■ **Exercise instructions**: Below are the entries. Set down exactly the line containing "BOAT | SICK |" and each line after it.

Dataset records
::::::::

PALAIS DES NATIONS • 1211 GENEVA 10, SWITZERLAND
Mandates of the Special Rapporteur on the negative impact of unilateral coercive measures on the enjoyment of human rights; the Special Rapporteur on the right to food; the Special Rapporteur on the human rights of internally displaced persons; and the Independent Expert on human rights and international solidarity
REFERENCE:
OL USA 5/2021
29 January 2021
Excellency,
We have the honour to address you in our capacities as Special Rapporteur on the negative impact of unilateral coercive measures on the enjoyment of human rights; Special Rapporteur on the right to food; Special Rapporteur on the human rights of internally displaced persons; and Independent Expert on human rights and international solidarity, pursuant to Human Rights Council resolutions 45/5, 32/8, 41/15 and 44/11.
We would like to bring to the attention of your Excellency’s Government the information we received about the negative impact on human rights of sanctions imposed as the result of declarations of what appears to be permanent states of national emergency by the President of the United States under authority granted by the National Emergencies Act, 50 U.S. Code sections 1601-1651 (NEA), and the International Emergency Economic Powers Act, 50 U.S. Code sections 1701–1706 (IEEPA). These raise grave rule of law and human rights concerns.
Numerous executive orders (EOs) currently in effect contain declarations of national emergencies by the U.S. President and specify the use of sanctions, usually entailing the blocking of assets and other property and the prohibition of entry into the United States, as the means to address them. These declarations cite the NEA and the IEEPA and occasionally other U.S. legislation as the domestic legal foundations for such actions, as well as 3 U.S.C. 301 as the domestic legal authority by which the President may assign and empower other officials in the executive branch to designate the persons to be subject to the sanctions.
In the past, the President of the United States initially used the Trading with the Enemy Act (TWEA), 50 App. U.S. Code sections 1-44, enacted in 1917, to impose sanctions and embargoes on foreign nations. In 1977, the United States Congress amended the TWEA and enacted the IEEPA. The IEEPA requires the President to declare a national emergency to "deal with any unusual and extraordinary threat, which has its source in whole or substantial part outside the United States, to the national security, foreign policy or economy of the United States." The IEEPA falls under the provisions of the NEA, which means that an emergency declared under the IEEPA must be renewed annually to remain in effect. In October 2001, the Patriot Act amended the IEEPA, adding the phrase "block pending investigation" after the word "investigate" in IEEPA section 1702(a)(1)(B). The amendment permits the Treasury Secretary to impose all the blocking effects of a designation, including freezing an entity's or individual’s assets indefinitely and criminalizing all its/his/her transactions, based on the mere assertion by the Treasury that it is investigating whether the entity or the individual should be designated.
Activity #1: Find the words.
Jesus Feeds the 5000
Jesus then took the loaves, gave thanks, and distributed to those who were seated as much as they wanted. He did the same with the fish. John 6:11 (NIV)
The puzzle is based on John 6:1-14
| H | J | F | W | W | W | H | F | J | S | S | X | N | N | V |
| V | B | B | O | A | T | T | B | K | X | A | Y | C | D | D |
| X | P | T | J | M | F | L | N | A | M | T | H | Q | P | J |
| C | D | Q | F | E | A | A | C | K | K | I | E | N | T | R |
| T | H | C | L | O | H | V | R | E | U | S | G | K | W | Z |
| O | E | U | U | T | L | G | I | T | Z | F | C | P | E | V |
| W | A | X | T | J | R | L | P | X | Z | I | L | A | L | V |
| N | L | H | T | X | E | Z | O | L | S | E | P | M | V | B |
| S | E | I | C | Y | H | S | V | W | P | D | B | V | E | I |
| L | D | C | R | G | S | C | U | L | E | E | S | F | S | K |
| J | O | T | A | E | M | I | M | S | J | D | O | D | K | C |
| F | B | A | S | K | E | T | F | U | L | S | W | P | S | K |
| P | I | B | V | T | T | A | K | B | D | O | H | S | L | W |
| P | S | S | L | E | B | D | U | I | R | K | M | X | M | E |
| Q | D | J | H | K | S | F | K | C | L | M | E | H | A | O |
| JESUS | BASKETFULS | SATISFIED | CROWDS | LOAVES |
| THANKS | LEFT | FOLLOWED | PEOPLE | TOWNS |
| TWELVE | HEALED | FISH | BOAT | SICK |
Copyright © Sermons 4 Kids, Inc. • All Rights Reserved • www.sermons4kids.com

::::::::

■ **Result below**:
| TWELVE | HEALED | FISH | BOAT | SICK |
Copyright © Sermons 4 Kids, Inc. • All Rights Reserved • www.sermons4kids.com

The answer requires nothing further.